Jurisprudentie
AF0038
Datum uitspraak2001-08-30
Datum gepubliceerd2006-08-09
RechtsgebiedCiviel overig
Soort ProcedureEerste aanleg - enkelvoudig
Instantie naamRechtbank Alkmaar
Zaaknummers54142/FT-EA
Statusgepubliceerd
Datum gepubliceerd2006-08-09
RechtsgebiedCiviel overig
Soort ProcedureEerste aanleg - enkelvoudig
Instantie naamRechtbank Alkmaar
Zaaknummers54142/FT-EA
Statusgepubliceerd
Indicatie
Het niet hebben van een verblijfsvergunning leidt tot afwijzing, omdat niet kan worden voldaan aan de verplichtingen.
Uitspraak
Arrondissementsrechtbank te Alkmaar
Enkelvoudige kamer
X.,
Wonende te P.,
geboeren op Q,
verzoeker,
heeft op 4 juli 2001 een verzoekschrift met bijlagen ingediend tot toepassing van de schuldsaneringsregeling.
Verzoeker is gehoord ter terechtzitting van 30 augustus 2001.
Uit de overgelgde stukken is gebleken dat verzoeker reeds eerder, namelijk op 14 juli 1994 in staat van faillissement werd verklaard. Dit faillissement is op 6 juli 1995 in verband met de toestand van de boedel opgeheven. Ingevolge artikel 288, lid 2, sub a Faillissementswet kan het verzoek om deze reden worden afgewezen.
Voorts bleek uit de overgelegde stukken en de door verzoeker ter zitting gegeven toelichting dat de schuld aan de gemeente Alkmaar ad. f.11.110,38 is ontstaan door in de jaren 1990/1991, 1993/1994 en 1999/2000 onterecht genoten uitrekening op grond van de Algemene Bijstandswet. Verder is gebleken dat één van de schulden bestaat uit een bedrag van f.3.707,96 aan het CJIB in verband met diverse verkeersovertredingen.
Gezien de aard van voormelde schulden acht de rechtbank het aannemelijk dat verzoeker ten aanzien van het ontstaan daarvan niet te goeder trouw is geweest in de zin van artikel 288, lid 2, sub b Faillissementswet. Bedoelde schulden maken een aanzienlijk gedeelte uit van de totale schuldenpositie.

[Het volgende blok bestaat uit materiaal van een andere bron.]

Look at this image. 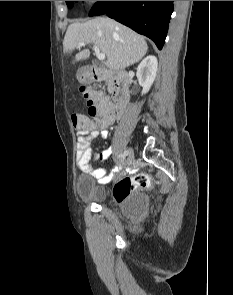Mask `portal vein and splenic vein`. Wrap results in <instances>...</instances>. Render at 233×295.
<instances>
[{
  "instance_id": "obj_1",
  "label": "portal vein and splenic vein",
  "mask_w": 233,
  "mask_h": 295,
  "mask_svg": "<svg viewBox=\"0 0 233 295\" xmlns=\"http://www.w3.org/2000/svg\"><path fill=\"white\" fill-rule=\"evenodd\" d=\"M85 44H86V42H80V43H78L77 47L80 48V47H82V46H85ZM93 49H94L95 54H96V56H97V58H98L99 60H105L106 55H105L104 53H101V52H100L98 46L94 45V46H93Z\"/></svg>"
}]
</instances>
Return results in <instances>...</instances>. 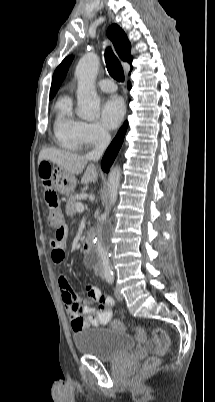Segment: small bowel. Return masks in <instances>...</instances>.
<instances>
[{
    "label": "small bowel",
    "instance_id": "small-bowel-1",
    "mask_svg": "<svg viewBox=\"0 0 215 402\" xmlns=\"http://www.w3.org/2000/svg\"><path fill=\"white\" fill-rule=\"evenodd\" d=\"M67 236V228L60 226L56 230L55 237L50 240L51 259L55 265H60L65 259ZM57 275L61 298L65 304L73 331L76 332L91 326L106 325L110 322L111 308L114 305L112 297L103 296L99 288L90 285L86 286L85 294L77 295L59 269H57ZM94 304H97L98 307L95 308Z\"/></svg>",
    "mask_w": 215,
    "mask_h": 402
}]
</instances>
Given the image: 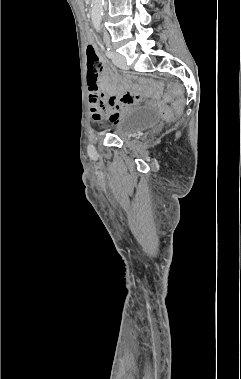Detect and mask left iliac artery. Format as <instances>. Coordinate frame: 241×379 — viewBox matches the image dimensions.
Wrapping results in <instances>:
<instances>
[{
	"mask_svg": "<svg viewBox=\"0 0 241 379\" xmlns=\"http://www.w3.org/2000/svg\"><path fill=\"white\" fill-rule=\"evenodd\" d=\"M106 55L109 58H112L114 56V52L111 50V46L109 43H107Z\"/></svg>",
	"mask_w": 241,
	"mask_h": 379,
	"instance_id": "left-iliac-artery-1",
	"label": "left iliac artery"
}]
</instances>
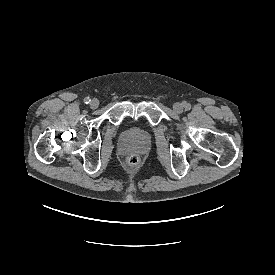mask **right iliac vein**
Here are the masks:
<instances>
[{
  "label": "right iliac vein",
  "mask_w": 275,
  "mask_h": 275,
  "mask_svg": "<svg viewBox=\"0 0 275 275\" xmlns=\"http://www.w3.org/2000/svg\"><path fill=\"white\" fill-rule=\"evenodd\" d=\"M98 106H99V101H98L97 99L91 100V102H90V107H91L92 109H96Z\"/></svg>",
  "instance_id": "obj_1"
}]
</instances>
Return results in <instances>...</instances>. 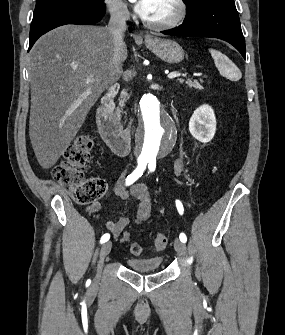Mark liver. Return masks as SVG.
I'll list each match as a JSON object with an SVG mask.
<instances>
[{
  "label": "liver",
  "instance_id": "1",
  "mask_svg": "<svg viewBox=\"0 0 285 335\" xmlns=\"http://www.w3.org/2000/svg\"><path fill=\"white\" fill-rule=\"evenodd\" d=\"M114 38L101 26H60L30 52L29 136L41 168H52L70 146L101 94L119 80ZM121 62L127 60L124 44ZM93 76V82H85Z\"/></svg>",
  "mask_w": 285,
  "mask_h": 335
}]
</instances>
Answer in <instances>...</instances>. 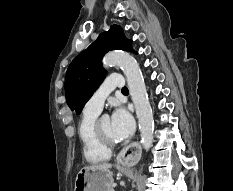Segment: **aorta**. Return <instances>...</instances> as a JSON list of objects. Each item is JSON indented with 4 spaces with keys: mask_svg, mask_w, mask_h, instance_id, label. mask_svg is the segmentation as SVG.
I'll use <instances>...</instances> for the list:
<instances>
[{
    "mask_svg": "<svg viewBox=\"0 0 233 191\" xmlns=\"http://www.w3.org/2000/svg\"><path fill=\"white\" fill-rule=\"evenodd\" d=\"M103 63L105 66H119L123 70L138 118L140 143L148 151L153 143L154 119L139 64L133 56L122 51L107 53Z\"/></svg>",
    "mask_w": 233,
    "mask_h": 191,
    "instance_id": "1",
    "label": "aorta"
}]
</instances>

Ter zitting gaf verzoeker aan thans niet over een geldige verblijfsvergunning te beschikken. Op grond daarvan bestaan onvoldoende vooruitzichten dat verzoeker uitvoering zal kunnen geven aan de verplichtingen, verbonden aan de schuldsaneringsregeling. derhalve is naast vorengenoemde afwijzingsgronden ook die van artikel 288, lid 1 sub b (slot) van de Faillissementswet van toepassing.
Het vorenstaande is aanleiding het verzoek tot definitieve toepassing van de schuldsaneringsregeling af te wijzen.
Beslissing
De rechtbank:
- wijst het verzoek af;
Gewezen door mr. L. Janse, lid van de genoemde kamer, en uitgesproken ter openbare terechtzitting van 30 augustus 2001 in tegenwoordigheid van mr. V.P. Schulze als griffier.